Instructions to follow. The answer must be every line below that contains the string "ovarian".

Items listed in a dataset
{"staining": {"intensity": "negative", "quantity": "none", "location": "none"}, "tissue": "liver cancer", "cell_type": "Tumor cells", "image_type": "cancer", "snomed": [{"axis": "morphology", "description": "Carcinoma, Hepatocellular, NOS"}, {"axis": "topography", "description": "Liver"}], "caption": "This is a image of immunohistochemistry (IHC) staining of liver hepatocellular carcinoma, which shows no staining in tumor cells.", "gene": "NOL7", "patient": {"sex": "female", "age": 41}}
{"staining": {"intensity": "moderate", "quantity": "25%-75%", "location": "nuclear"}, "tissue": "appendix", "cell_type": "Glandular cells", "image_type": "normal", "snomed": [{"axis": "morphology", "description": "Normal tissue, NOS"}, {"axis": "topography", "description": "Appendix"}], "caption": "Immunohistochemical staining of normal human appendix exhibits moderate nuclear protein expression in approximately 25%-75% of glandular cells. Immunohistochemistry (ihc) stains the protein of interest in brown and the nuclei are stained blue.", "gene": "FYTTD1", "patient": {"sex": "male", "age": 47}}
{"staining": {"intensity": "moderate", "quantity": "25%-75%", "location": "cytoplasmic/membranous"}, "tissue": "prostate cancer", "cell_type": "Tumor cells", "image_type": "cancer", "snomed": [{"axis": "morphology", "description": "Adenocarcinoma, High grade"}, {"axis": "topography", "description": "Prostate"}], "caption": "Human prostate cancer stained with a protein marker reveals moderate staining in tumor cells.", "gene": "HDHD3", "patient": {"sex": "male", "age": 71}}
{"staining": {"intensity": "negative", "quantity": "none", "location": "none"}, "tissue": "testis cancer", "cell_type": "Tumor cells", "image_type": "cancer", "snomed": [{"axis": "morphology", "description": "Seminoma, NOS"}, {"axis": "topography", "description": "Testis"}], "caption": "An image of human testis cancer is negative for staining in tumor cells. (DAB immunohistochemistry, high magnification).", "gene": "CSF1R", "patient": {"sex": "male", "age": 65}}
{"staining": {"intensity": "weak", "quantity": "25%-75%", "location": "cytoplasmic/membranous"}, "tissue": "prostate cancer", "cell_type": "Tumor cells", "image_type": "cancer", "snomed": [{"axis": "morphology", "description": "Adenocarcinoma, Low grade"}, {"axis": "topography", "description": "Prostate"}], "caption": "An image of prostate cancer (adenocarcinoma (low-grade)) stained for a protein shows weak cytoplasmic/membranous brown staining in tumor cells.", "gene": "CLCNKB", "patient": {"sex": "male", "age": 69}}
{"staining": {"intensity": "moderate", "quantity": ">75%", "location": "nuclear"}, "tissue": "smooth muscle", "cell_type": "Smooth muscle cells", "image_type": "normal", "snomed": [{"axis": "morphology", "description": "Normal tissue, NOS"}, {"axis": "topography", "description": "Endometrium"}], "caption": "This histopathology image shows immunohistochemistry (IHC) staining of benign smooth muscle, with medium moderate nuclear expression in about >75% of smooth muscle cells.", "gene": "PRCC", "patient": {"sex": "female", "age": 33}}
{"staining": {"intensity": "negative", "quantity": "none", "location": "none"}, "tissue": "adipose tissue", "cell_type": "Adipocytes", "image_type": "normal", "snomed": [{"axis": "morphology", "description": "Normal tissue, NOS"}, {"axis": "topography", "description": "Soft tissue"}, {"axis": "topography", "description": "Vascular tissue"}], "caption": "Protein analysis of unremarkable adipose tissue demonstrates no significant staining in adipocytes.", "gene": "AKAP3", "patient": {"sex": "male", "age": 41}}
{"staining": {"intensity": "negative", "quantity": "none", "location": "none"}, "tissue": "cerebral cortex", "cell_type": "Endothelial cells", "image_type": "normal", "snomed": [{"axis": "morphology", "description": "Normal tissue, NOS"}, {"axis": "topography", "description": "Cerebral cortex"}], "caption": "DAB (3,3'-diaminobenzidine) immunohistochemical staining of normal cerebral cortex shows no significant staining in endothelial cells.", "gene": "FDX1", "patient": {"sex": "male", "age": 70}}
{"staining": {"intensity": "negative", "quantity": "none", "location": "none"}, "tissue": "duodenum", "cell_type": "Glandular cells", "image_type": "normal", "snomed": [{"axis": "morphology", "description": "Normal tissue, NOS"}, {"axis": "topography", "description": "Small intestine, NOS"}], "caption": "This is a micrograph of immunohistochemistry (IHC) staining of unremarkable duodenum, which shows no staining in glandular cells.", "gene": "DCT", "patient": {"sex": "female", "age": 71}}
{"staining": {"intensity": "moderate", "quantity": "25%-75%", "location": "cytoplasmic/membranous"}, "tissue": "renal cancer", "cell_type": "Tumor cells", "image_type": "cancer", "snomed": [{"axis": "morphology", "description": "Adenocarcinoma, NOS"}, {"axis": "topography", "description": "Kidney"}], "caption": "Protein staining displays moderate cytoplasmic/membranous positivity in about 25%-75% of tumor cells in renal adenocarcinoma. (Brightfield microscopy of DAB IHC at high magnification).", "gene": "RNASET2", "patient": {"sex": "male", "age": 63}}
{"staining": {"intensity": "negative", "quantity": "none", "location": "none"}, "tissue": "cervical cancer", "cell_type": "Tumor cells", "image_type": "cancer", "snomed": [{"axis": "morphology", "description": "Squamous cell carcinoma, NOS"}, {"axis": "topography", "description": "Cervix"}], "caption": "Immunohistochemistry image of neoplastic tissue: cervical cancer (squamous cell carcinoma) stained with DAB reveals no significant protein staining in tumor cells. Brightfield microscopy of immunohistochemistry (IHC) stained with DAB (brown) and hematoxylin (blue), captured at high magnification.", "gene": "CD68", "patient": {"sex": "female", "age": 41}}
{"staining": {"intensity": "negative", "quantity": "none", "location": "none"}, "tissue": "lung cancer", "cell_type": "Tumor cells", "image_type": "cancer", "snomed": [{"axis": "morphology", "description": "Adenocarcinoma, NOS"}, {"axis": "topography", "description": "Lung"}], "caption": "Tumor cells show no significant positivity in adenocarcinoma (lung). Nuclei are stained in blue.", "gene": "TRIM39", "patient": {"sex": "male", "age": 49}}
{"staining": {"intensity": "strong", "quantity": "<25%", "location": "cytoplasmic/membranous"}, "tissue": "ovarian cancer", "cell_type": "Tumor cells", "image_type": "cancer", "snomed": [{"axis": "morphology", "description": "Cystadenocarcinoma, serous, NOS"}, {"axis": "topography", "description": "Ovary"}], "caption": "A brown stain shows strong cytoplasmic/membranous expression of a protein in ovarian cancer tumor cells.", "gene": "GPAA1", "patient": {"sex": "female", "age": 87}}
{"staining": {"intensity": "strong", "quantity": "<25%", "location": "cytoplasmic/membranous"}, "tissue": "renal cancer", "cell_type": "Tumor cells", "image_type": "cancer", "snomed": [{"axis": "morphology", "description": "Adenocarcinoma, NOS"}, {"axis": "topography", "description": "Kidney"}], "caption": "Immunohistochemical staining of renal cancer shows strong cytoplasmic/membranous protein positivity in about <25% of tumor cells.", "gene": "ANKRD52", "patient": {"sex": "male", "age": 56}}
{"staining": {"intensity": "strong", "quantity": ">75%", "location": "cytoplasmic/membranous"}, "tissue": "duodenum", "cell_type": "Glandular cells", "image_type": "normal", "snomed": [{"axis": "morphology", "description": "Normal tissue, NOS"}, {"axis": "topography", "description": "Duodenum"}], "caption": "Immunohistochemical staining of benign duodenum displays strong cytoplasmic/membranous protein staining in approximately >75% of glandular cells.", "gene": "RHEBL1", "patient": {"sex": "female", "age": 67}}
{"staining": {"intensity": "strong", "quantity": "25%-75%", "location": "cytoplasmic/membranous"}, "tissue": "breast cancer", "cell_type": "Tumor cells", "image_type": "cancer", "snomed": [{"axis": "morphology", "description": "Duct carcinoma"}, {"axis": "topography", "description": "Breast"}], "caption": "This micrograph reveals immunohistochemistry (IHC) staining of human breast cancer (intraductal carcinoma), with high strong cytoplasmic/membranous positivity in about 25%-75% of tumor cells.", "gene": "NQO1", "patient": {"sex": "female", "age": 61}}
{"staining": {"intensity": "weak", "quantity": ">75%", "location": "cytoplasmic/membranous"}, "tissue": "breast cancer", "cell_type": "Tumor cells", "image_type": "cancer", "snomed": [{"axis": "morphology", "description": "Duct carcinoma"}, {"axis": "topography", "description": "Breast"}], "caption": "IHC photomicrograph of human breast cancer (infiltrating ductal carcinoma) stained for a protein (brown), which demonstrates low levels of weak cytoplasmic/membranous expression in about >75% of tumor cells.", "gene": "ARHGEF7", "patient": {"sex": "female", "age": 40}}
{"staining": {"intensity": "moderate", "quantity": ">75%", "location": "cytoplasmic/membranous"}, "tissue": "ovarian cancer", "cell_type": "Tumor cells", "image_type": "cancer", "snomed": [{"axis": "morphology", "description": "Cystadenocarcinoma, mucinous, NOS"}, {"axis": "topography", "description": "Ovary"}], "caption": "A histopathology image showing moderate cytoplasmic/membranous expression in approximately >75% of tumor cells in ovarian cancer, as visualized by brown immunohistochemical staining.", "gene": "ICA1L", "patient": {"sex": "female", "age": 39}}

Written solution.
{"staining": {"intensity": "strong", "quantity": "<25%", "location": "cytoplasmic/membranous"}, "tissue": "ovarian cancer", "cell_type": "Tumor cells", "image_type": "cancer", "snomed": [{"axis": "morphology", "description": "Cystadenocarcinoma, serous, NOS"}, {"axis": "topography", "description": "Ovary"}], "caption": "A brown stain shows strong cytoplasmic/membranous expression of a protein in ovarian cancer tumor cells.", "gene": "GPAA1", "patient": {"sex": "female", "age": 87}}
{"staining": {"intensity": "moderate", "quantity": ">75%", "location": "cytoplasmic/membranous"}, "tissue": "ovarian cancer", "cell_type": "Tumor cells", "image_type": "cancer", "snomed": [{"axis": "morphology", "description": "Cystadenocarcinoma, mucinous, NOS"}, {"axis": "topography", "description": "Ovary"}], "caption": "A histopathology image showing moderate cytoplasmic/membranous expression in approximately >75% of tumor cells in ovarian cancer, as visualized by brown immunohistochemical staining.", "gene": "ICA1L", "patient": {"sex": "female", "age": 39}}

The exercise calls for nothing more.